Task description: Would you give the records below again, exactly and completely?

Dataset:
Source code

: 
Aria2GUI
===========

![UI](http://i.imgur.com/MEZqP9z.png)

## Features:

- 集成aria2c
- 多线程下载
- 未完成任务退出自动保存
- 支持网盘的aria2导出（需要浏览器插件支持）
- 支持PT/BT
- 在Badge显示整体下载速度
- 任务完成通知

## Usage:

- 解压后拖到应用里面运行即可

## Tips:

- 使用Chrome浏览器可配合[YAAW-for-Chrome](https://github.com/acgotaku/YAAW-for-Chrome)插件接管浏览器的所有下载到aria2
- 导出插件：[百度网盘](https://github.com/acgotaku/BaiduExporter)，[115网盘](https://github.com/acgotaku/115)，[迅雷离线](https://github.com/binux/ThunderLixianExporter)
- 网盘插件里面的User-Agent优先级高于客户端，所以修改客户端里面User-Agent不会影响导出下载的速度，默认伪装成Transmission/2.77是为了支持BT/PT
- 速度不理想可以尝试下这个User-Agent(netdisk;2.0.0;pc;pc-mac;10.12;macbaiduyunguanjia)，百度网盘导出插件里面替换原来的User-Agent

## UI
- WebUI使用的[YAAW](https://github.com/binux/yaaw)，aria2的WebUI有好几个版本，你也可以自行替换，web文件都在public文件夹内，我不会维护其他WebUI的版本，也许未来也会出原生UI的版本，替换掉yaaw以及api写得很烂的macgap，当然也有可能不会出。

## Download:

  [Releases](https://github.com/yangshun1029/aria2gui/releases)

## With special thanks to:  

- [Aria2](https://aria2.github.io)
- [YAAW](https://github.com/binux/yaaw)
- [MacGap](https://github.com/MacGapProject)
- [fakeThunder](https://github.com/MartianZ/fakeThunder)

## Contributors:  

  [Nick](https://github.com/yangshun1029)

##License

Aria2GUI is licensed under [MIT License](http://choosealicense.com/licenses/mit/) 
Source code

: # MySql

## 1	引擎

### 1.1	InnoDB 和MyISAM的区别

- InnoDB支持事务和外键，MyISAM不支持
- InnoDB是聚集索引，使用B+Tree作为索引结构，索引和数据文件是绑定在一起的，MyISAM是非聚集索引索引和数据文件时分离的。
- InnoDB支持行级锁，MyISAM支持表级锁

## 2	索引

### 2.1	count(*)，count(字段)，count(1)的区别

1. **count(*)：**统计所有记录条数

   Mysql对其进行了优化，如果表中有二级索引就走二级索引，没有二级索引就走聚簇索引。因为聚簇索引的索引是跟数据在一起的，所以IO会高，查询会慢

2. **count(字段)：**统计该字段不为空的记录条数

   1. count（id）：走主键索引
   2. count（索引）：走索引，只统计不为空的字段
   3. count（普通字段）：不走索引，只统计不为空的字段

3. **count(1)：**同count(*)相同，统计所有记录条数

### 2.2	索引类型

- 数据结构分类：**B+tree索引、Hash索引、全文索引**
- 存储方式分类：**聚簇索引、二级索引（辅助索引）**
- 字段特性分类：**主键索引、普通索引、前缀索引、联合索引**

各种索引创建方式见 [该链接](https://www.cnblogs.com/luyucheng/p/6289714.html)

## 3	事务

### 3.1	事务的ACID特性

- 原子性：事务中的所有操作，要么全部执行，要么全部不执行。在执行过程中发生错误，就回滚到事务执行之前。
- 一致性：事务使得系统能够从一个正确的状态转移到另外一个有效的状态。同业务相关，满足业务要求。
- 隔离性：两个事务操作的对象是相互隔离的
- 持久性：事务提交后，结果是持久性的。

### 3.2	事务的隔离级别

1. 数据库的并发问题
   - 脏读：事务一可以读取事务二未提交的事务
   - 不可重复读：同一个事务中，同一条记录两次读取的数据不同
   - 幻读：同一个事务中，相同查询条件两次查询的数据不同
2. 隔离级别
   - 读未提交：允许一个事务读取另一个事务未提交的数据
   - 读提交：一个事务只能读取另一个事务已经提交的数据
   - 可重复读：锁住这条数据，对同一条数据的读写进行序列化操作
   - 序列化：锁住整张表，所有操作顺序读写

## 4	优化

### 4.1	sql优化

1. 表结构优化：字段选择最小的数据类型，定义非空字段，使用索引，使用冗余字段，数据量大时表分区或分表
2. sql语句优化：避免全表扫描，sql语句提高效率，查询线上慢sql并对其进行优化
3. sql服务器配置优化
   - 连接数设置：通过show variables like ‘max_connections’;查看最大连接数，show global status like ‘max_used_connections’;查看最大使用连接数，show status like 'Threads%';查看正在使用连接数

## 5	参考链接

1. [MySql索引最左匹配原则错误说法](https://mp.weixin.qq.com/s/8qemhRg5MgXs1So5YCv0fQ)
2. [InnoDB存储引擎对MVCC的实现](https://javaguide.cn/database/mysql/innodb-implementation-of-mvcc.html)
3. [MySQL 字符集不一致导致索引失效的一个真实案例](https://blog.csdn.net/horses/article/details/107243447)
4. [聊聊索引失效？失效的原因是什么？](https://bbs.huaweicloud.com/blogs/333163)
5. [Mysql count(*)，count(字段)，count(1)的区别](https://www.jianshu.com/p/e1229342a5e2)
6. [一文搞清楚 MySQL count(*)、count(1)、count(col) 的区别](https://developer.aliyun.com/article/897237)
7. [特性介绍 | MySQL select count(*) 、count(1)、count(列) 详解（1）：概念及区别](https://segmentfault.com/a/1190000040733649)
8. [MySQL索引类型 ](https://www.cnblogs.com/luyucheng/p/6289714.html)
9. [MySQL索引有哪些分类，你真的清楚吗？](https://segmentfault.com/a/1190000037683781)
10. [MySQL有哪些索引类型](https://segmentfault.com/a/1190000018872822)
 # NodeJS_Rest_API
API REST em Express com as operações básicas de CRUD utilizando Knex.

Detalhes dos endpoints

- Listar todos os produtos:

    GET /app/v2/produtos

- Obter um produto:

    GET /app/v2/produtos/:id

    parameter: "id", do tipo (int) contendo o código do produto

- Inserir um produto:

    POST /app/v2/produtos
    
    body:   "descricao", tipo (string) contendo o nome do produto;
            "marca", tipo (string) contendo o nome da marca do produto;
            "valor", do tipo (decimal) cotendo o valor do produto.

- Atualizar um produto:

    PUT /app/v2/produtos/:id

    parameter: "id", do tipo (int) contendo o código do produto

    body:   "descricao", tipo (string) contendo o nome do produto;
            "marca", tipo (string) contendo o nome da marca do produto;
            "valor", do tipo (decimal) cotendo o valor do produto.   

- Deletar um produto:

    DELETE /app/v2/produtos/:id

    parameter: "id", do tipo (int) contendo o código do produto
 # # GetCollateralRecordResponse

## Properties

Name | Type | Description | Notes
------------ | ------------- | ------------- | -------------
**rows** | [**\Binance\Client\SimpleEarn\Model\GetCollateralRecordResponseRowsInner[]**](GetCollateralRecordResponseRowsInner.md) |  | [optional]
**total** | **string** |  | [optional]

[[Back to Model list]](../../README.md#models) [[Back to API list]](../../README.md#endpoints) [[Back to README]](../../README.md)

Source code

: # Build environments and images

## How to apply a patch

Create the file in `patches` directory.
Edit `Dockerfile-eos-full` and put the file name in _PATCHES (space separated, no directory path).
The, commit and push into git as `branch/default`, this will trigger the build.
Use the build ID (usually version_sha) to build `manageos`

Reply:
Source code

: 
Aria2GUI
===========

![UI](http://i.imgur.com/MEZqP9z.png)

## Features:

- 集成aria2c
- 多线程下载
- 未完成任务退出自动保存
- 支持网盘的aria2导出（需要浏览器插件支持）
- 支持PT/BT
- 在Badge显示整体下载速度
- 任务完成通知

## Usage:

- 解压后拖到应用里面运行即可

## Tips:

- 使用Chrome浏览器可配合[YAAW-for-Chrome](https://github.com/acgotaku/YAAW-for-Chrome)插件接管浏览器的所有下载到aria2
- 导出插件：[百度网盘](https://github.com/acgotaku/BaiduExporter)，[115网盘](https://github.com/acgotaku/115)，[迅雷离线](https://github.com/binux/ThunderLixianExporter)
- 网盘插件里面的User-Agent优先级高于客户端，所以修改客户端里面User-Agent不会影响导出下载的速度，默认伪装成Transmission/2.77是为了支持BT/PT
- 速度不理想可以尝试下这个User-Agent(netdisk;2.0.0;pc;pc-mac;10.12;macbaiduyunguanjia)，百度网盘导出插件里面替换原来的User-Agent

## UI
- WebUI使用的[YAAW](https://github.com/binux/yaaw)，aria2的WebUI有好几个版本，你也可以自行替换，web文件都在public文件夹内，我不会维护其他WebUI的版本，也许未来也会出原生UI的版本，替换掉yaaw以及api写得很烂的macgap，当然也有可能不会出。

## Download:

  [Releases](https://github.com/yangshun1029/aria2gui/releases)

## With special thanks to:  

- [Aria2](https://aria2.github.io)
- [YAAW](https://github.com/binux/yaaw)
- [MacGap](https://github.com/MacGapProject)
- [fakeThunder](https://github.com/MartianZ/fakeThunder)

## Contributors:  

  [Nick](https://github.com/yangshun1029)

##License

Aria2GUI is licensed under [MIT License](http://choosealicense.com/licenses/mit/) 
Source code

: # MySql

## 1	引擎

### 1.1	InnoDB 和MyISAM的区别

- InnoDB支持事务和外键，MyISAM不支持
- InnoDB是聚集索引，使用B+Tree作为索引结构，索引和数据文件是绑定在一起的，MyISAM是非聚集索引索引和数据文件时分离的。
- InnoDB支持行级锁，MyISAM支持表级锁

## 2	索引

### 2.1	count(*)，count(字段)，count(1)的区别

1. **count(*)：**统计所有记录条数

   Mysql对其进行了优化，如果表中有二级索引就走二级索引，没有二级索引就走聚簇索引。因为聚簇索引的索引是跟数据在一起的，所以IO会高，查询会慢

2. **count(字段)：**统计该字段不为空的记录条数

   1. count（id）：走主键索引
   2. count（索引）：走索引，只统计不为空的字段
   3. count（普通字段）：不走索引，只统计不为空的字段

3. **count(1)：**同count(*)相同，统计所有记录条数

### 2.2	索引类型

- 数据结构分类：**B+tree索引、Hash索引、全文索引**
- 存储方式分类：**聚簇索引、二级索引（辅助索引）**
- 字段特性分类：**主键索引、普通索引、前缀索引、联合索引**

各种索引创建方式见 [该链接](https://www.cnblogs.com/luyucheng/p/6289714.html)

## 3	事务

### 3.1	事务的ACID特性

- 原子性：事务中的所有操作，要么全部执行，要么全部不执行。在执行过程中发生错误，就回滚到事务执行之前。
- 一致性：事务使得系统能够从一个正确的状态转移到另外一个有效的状态。同业务相关，满足业务要求。
- 隔离性：两个事务操作的对象是相互隔离的
- 持久性：事务提交后，结果是持久性的。

### 3.2	事务的隔离级别

1. 数据库的并发问题
   - 脏读：事务一可以读取事务二未提交的事务
   - 不可重复读：同一个事务中，同一条记录两次读取的数据不同
   - 幻读：同一个事务中，相同查询条件两次查询的数据不同
2. 隔离级别
   - 读未提交：允许一个事务读取另一个事务未提交的数据
   - 读提交：一个事务只能读取另一个事务已经提交的数据
   - 可重复读：锁住这条数据，对同一条数据的读写进行序列化操作
   - 序列化：锁住整张表，所有操作顺序读写

## 4	优化

### 4.1	sql优化

1. 表结构优化：字段选择最小的数据类型，定义非空字段，使用索引，使用冗余字段，数据量大时表分区或分表
2. sql语句优化：避免全表扫描，sql语句提高效率，查询线上慢sql并对其进行优化
3. sql服务器配置优化
   - 连接数设置：通过show variables like ‘max_connections’;查看最大连接数，show global status like ‘max_used_connections’;查看最大使用连接数，show status like 'Threads%';查看正在使用连接数

## 5	参考链接

1. [MySql索引最左匹配原则错误说法](https://mp.weixin.qq.com/s/8qemhRg5MgXs1So5YCv0fQ)
2. [InnoDB存储引擎对MVCC的实现](https://javaguide.cn/database/mysql/innodb-implementation-of-mvcc.html)
3. [MySQL 字符集不一致导致索引失效的一个真实案例](https://blog.csdn.net/horses/article/details/107243447)
4. [聊聊索引失效？失效的原因是什么？](https://bbs.huaweicloud.com/blogs/333163)
5. [Mysql count(*)，count(字段)，count(1)的区别](https://www.jianshu.com/p/e1229342a5e2)
6. [一文搞清楚 MySQL count(*)、count(1)、count(col) 的区别](https://developer.aliyun.com/article/897237)
7. [特性介绍 | MySQL select count(*) 、count(1)、count(列) 详解（1）：概念及区别](https://segmentfault.com/a/1190000040733649)
8. [MySQL索引类型 ](https://www.cnblogs.com/luyucheng/p/6289714.html)
9. [MySQL索引有哪些分类，你真的清楚吗？](https://segmentfault.com/a/1190000037683781)
10. [MySQL有哪些索引类型](https://segmentfault.com/a/1190000018872822)
 # NodeJS_Rest_API
API REST em Express com as operações básicas de CRUD utilizando Knex.

Detalhes dos endpoints

- Listar todos os produtos:

    GET /app/v2/produtos

- Obter um produto:

    GET /app/v2/produtos/:id

    parameter: "id", do tipo (int) contendo o código do produto

- Inserir um produto:

    POST /app/v2/produtos
    
    body:   "descricao", tipo (string) contendo o nome do produto;
            "marca", tipo (string) contendo o nome da marca do produto;
            "valor", do tipo (decimal) cotendo o valor do produto.

- Atualizar um produto:

    PUT /app/v2/produtos/:id

    parameter: "id", do tipo (int) contendo o código do produto

    body:   "descricao", tipo (string) contendo o nome do produto;
            "marca", tipo (string) contendo o nome da marca do produto;
            "valor", do tipo (decimal) cotendo o valor do produto.   

- Deletar um produto:

    DELETE /app/v2/produtos/:id

    parameter: "id", do tipo (int) contendo o código do produto
 # # GetCollateralRecordResponse

## Properties

Name | Type | Description | Notes
------------ | ------------- | ------------- | -------------
**rows** | [**\Binance\Client\SimpleEarn\Model\GetCollateralRecordResponseRowsInner[]**](GetCollateralRecordResponseRowsInner.md) |  | [optional]
**total** | **string** |  | [optional]

[[Back to Model list]](../../README.md#models) [[Back to API list]](../../README.md#endpoints) [[Back to README]](../../README.md)

Source code

: # Build environments and images

## How to apply a patch

Create the file in `patches` directory.
Edit `Dockerfile-eos-full` and put the file name in _PATCHES (space separated, no directory path).
The, commit and push into git as `branch/default`, this will trigger the build.
Use the build ID (usually version_sha) to build `manageos`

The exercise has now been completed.